Sydney Levy, da organização americana Voz Judía pela Paz, avalia que "o mais importante obviamente é um cessar-fogo".
"Mas isso não é suficiente. Precisamos acabar com a ocupação israelense em Gaza, libertar os presos políticos e criar condições básicas para a igualdade e para os direitos humanos."
Levy está de acordo com o governo do primeiro-ministro Benjamin Netanyahu quanto ao direito de Israel de defender seus cidadãos, mas acrescenta que "os palestinos também" estão no mesmo direito.
Nem todos os israelenses apoiam a ação de seu país, mas eles são minoria
Glyn Secker, diretor do grupo britânico Judeus pela Justiça para os Palestinos disse à BBC que a possibilidade de existirem dois Estados, um israelense e outro palestino, é aceita por 67% da população de Israel.

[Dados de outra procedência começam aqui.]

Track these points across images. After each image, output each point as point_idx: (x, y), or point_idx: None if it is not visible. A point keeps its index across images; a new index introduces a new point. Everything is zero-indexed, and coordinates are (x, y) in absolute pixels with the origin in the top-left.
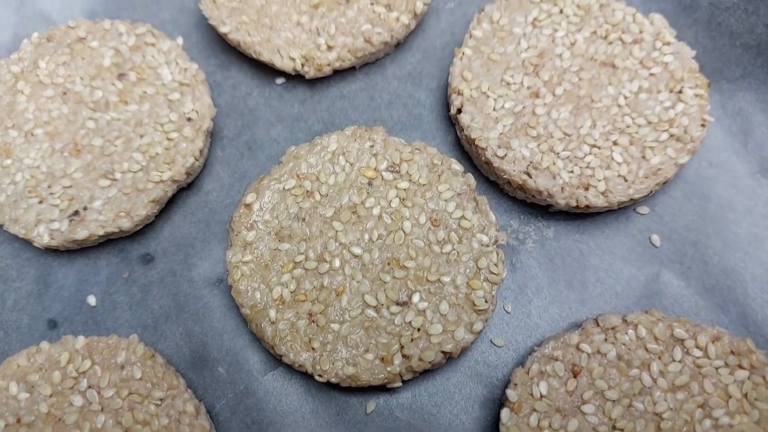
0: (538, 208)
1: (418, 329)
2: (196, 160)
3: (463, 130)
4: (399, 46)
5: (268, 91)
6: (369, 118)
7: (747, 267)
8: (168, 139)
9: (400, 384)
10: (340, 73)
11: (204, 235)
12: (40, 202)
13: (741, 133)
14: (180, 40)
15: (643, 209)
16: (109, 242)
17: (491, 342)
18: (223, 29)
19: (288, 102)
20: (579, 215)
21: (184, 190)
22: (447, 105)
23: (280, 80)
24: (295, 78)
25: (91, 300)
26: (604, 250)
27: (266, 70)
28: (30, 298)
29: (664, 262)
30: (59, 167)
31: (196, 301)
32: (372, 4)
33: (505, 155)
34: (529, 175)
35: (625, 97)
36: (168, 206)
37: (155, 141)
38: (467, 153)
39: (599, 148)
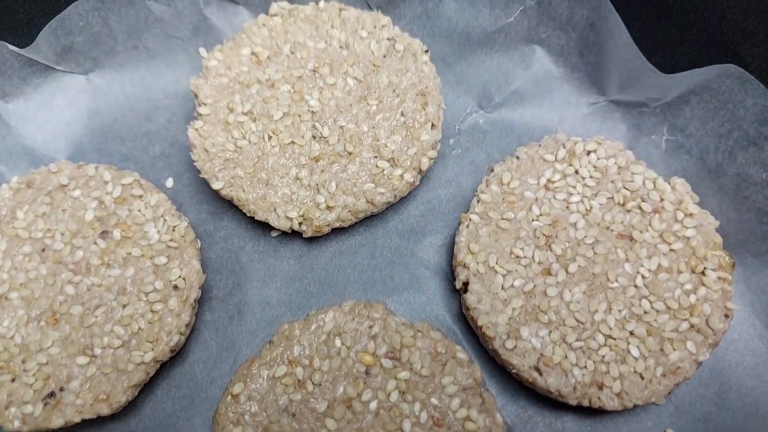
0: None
1: None
2: (182, 335)
3: (468, 309)
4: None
5: (262, 245)
6: (369, 279)
7: None
8: (152, 311)
9: None
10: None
11: (188, 413)
12: (13, 380)
13: (764, 313)
14: (170, 182)
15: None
16: None
17: None
18: (215, 186)
19: (283, 257)
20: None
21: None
22: (452, 269)
23: (275, 233)
24: (292, 231)
25: None
26: None
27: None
28: None
29: None
30: (35, 339)
31: None
32: (375, 158)
33: (515, 347)
34: (539, 371)
35: (644, 277)
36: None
37: (138, 313)
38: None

"Claro que existem discussões difíceis sobre os limites destes dois Estados, mas há uma base para um acordo negociado", afirmou.
Já Maya Wind acredita que a solução de dois estados não é viável.
"A Cisjordânia já tem um milhão de colonos judeus e ninguém os tirará de lá. Enquanto isso, cerca de 20% da população israelense são palestinos com cidadania: é impossível separá-los", argumenta.
"O que buscamos é uma democracia de verdade, na qual palestinos e israelenses tenham os mesmos direitos e cidadania em um Estado unificado."